Another man, about Nick's size, and also hooded, stepped into the picture, his penis half-erect in a nest of brown hair. The hooded men caught the girl between them and lowered her wide-eyed and empty of resistance to the floor. The big man held her prone while the other man shortened the chains, giving the girl no more than a foot of play. The big man stepped out of frame and returned with two padded mats. He placed one in front of the girl, and one between her outspread thighs. The smaller man knelt behind the exposed mounds of her buttocks, stroking himself. The big man stepped in front of the girl, and now Nick saw that he had something in his hand. Something bone-handled, something shiny. It flickered and caught the light, and Nick felt an icy hand close around his heart.

A knife.

An off-camera voice spoke up.

“Now then,” it said, masculine and precise. “Let us begin.”

“It's a fake,” Tucker said.

But if it was a fake it was artfully done. The off-screen voice orchestrated changes in position; the two men were tireless. At one point, the big man sodomized her, while the smaller man knelt before her and pressed the knife to her throat, forcing her to fellate him. Nick stared in fascination at the narrow, crimson thread snaking down her breast to drip on the floor, helpless to turn away from the horror on screen. Sue whimpered, curled tighter into the shelter of his arm. He had to force himself not to recoil, shamed by the iron spike of his erection.
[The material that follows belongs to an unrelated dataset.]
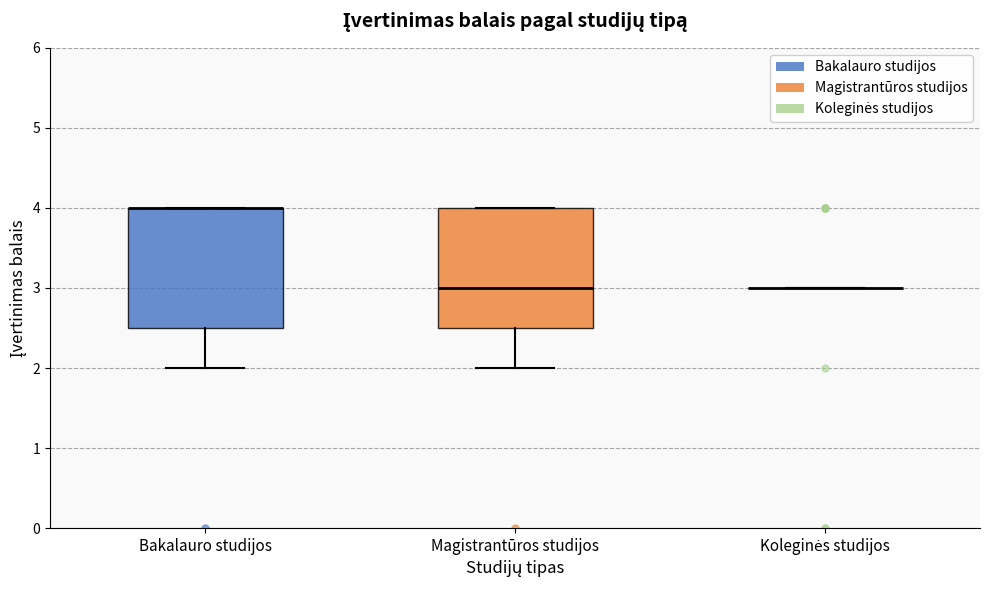

Where does the lower whisker of the box for Magistrantūros studijos end on the y-axis? The values are not printed on the chart, so give them approximately, as read against the axis.

2.0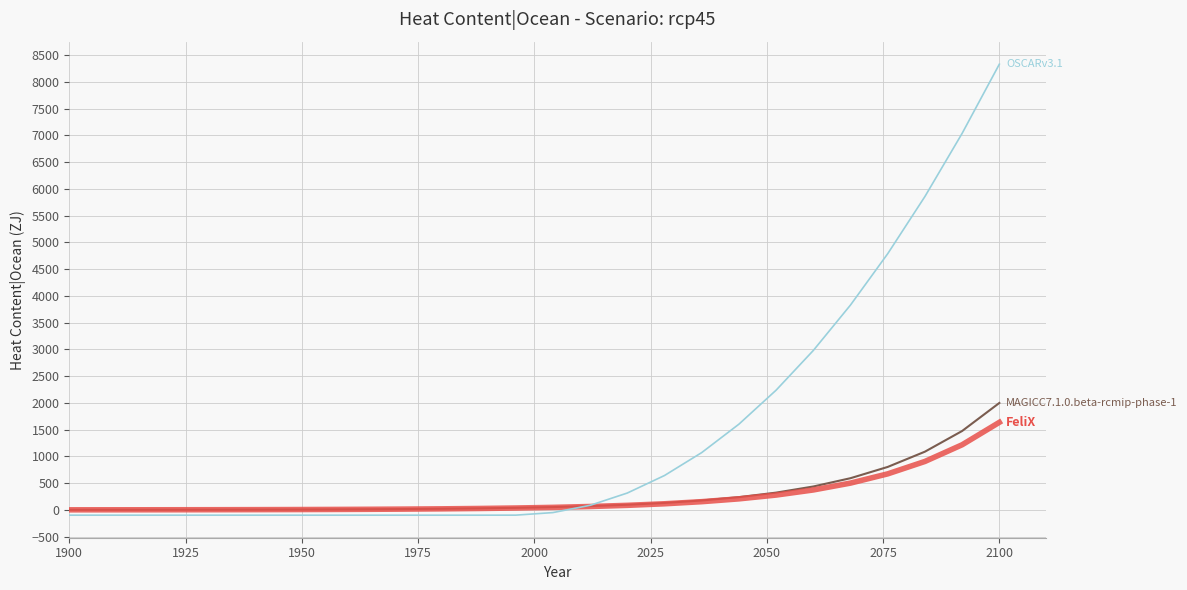

What is the maximum value shown in the chart?

8328.3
When they started to cut her, the girl began to scream. She screamed for a long time, and the sounds echoed in Nick's head. Still he forced himself to believe that it was all pretend, that after the take ended the three would get up, shake hands like professionals, and walk away.

Then the men took the girl's tongue and all screams stopped together. In the moment that followed, as wordless grunts and groans filled the room, he knew better.

“It's not a fake,” he said.

“I think we ought to turn this off,” Finney said.

“Me, too,” said Nick.

But he didn't move. None of them did.